--- START ---

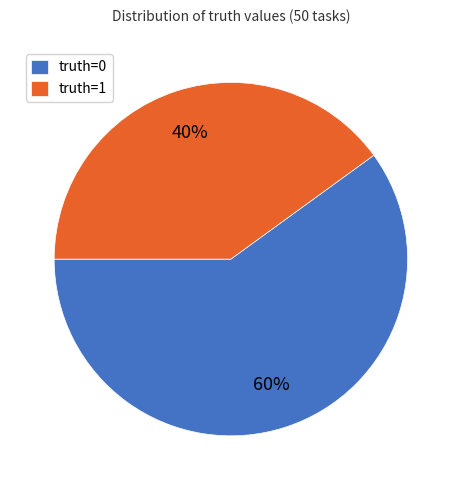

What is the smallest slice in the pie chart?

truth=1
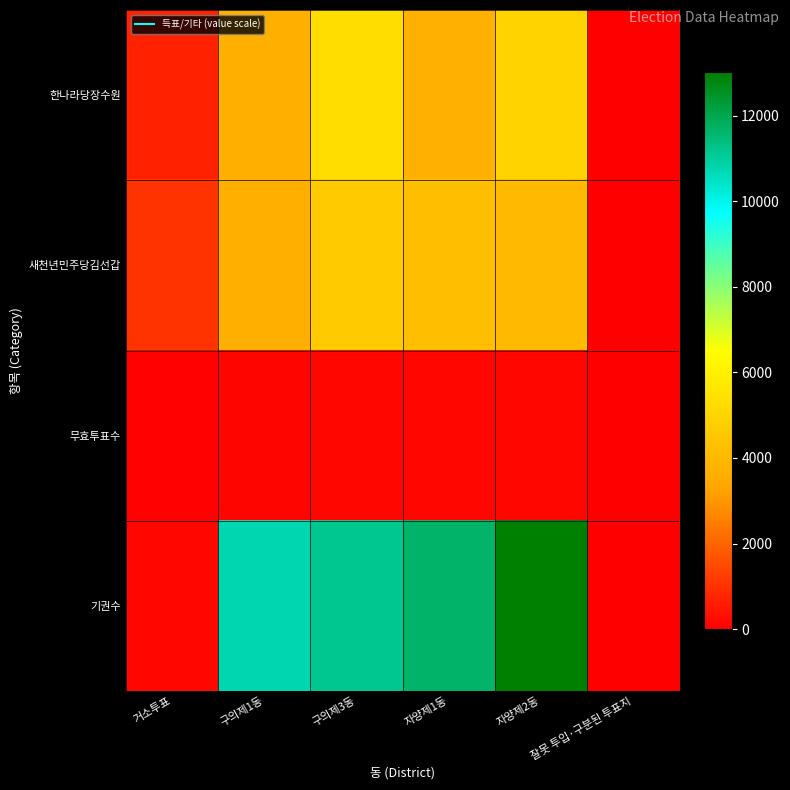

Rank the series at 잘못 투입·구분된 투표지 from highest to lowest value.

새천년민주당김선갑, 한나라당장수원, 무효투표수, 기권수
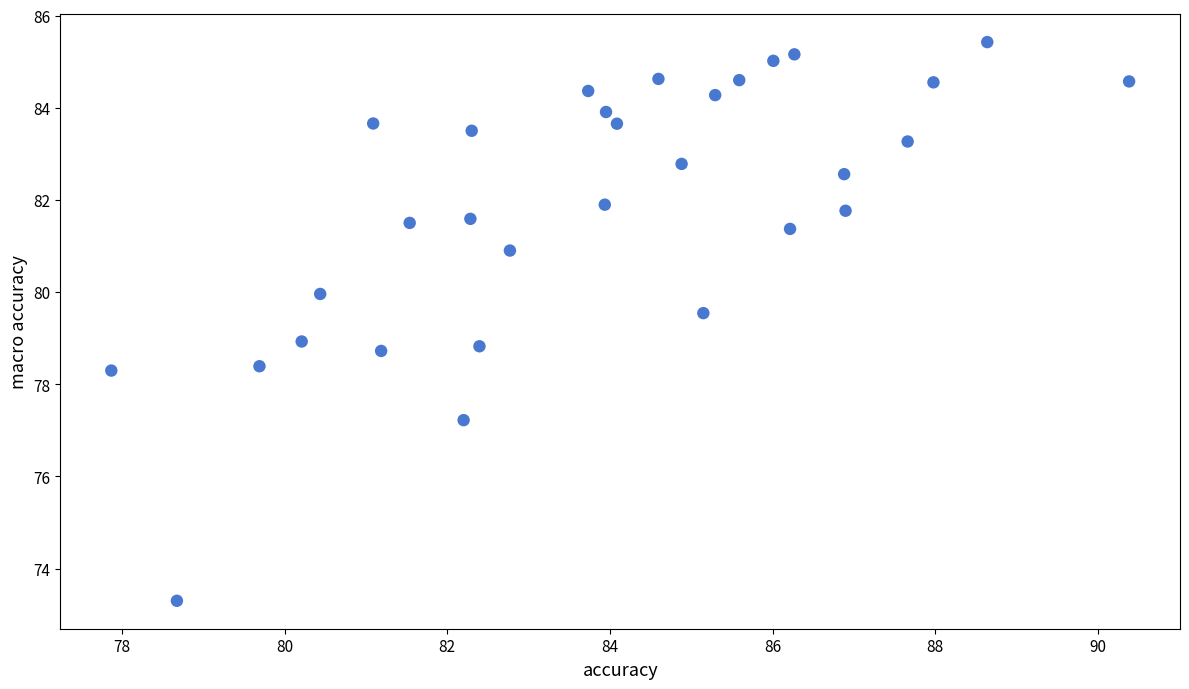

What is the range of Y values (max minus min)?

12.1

--- END ---

Job: Please count how many lines of the records contain the string "series", and reply with that number alone.

Result for this exercise: 1